▶ [Extracted text]:
- - - - - - -

Dear Mr. Martin Scorsese,
I decided to write to you again. Because now that you are getting so many accolades, we need to talk about what we’re gonna do with this money and fame. I mean it. “We.”
It is Sunday. Is not Sunday the day of celebration and rejoicing of the Source? The Bigness? The Greater-Than?
In my last public (free) post, I presented a desire for more movies of heroes rather than anti-heroes. Trustworthy people who are resilient and fight the forces of evil in the world. People we can look up to.
So let’s follow the road for this endeavor, shall we?
We can start with the Bhagavad Gita, Krishna’s words to the soldier/warrior Arjuna. A trustworthy hero is a kind of warrior, is she/he not? The spiritual kind?
Krishna says:
For a warrior, nothing is higher than a war against evil. The warrior confronted with such a war should be pleased, Arjuna, for it comes as an open gate to heaven.” 2:32
The manner in which one is to address evil, however, is clarified by another teacher, Jesus (also known as Yeshua). Yay, Jesus. I just love this one. Love love love him. He’s so brown and handsome, too.
You have heard that it was said, “Eye for eye, and tooth for tooth.” But I tell you, do not resist an evil person. If anyone slaps you on the right cheek, turn to them the other cheek also. And if anyone wants to sue you and take your shirt, hand over your coat as well. If anyone forces you to go one mile, go with them two miles. Give to the one who asks you, and do not turn away from the one who wants to borrow from you.” Matthew 5:38-42
While scriptural and ancient, many people find these teachings hard. Applying them to one’s life means losing the ego. They do not allow for any focus that boasts, “I will get my way.” Both teachings require Source, the Mother of All Inventions, and faith. Not my will, but your will, says the warrior.
What courage that takes. Much like the artist, who has no idea how her or his work will be received.
I present these scriptural words as the backdrop and context to three films featuring warriors. People we can look up to, Martin. Me and you and the whole humanity.
We know the battles of light and darkness well in White Hollywood films. We have figureheads on screen and behind the scenes, in the big name male directors and actors who seem to commandeer such respect. Look at Star Wars, Lord of the Rings. Our desire to watch good and evil battle it out. These wild Marvel and Batman films. So many superheroes! I know you are not a fan of the superhero films, Martin. I heard it somewhere because people tape so much of what you say, like you are a guru!
Are you a guru, Marty S? If you touch me, will I turn to gold? Or will I become a biscotti?
Back to the important stuff. Black Hollywood is creating powerful stories, even though their directors, screenwriters, and actors don’t get the same amount of funding, marketing, or recognition.
And it’s sad that when we really start looking at our concept of humanity—who it is who tells the universal story of the human condition—we still have a largely segregated film industry of storytellers. Progress has been made so that more diversity is in the business itself, but film stories often reflect an unconscious and typical, age-old divide of skin color and socio-economic class. Like life, unfortunately.
So let’s take a moment to review some Black Hollywood films that tell stories of heroes in human form, even as many people don’t know the actors, directors, writers, producers. Perhaps this post can change a few things.
Chevalier (2023)

- - - - - - -

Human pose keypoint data
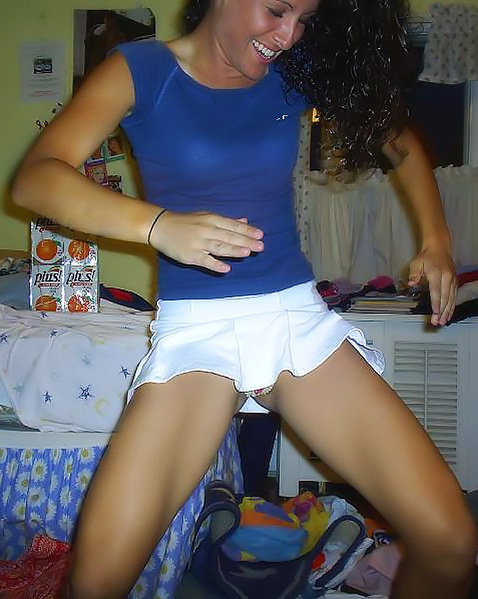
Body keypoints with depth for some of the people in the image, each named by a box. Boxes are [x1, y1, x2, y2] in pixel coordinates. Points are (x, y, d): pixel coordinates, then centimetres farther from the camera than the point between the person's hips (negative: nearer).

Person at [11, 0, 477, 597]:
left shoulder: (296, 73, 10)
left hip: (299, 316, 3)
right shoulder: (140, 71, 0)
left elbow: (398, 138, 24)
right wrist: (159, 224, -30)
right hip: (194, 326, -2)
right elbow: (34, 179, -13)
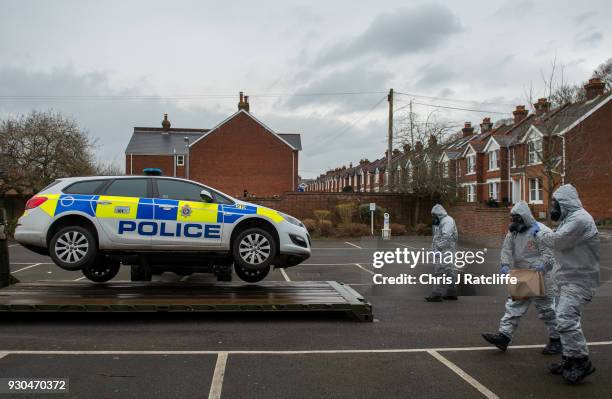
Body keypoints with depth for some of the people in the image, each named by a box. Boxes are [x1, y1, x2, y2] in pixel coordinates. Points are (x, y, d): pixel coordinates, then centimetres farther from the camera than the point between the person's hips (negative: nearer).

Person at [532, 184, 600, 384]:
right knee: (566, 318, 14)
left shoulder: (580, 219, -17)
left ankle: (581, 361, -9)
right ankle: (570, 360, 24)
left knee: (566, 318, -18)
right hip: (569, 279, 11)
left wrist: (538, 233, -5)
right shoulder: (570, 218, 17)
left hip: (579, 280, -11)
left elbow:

- - - - - - -

▶ [What is being asked]:
For each statement about the letter to Martin Scorsese, say yes or no according to whether the letter agrees with it, and quote the deciding words: (a) Krishna is quoted as saying nothing is higher for a warrior than a war against evil; (b) Black Hollywood directors are said to get the same funding as others; (c) Scorsese is described as a fan of superhero films. Answer from the letter to Martin Scorsese alone.

▶ [Task output]:
(a) Yes: "For a warrior, nothing is higher than a war against evil."
(b) No: "don’t get the same amount of funding, marketing, or recognition."
(c) No: "I know you are not a fan of the superhero films, Martin."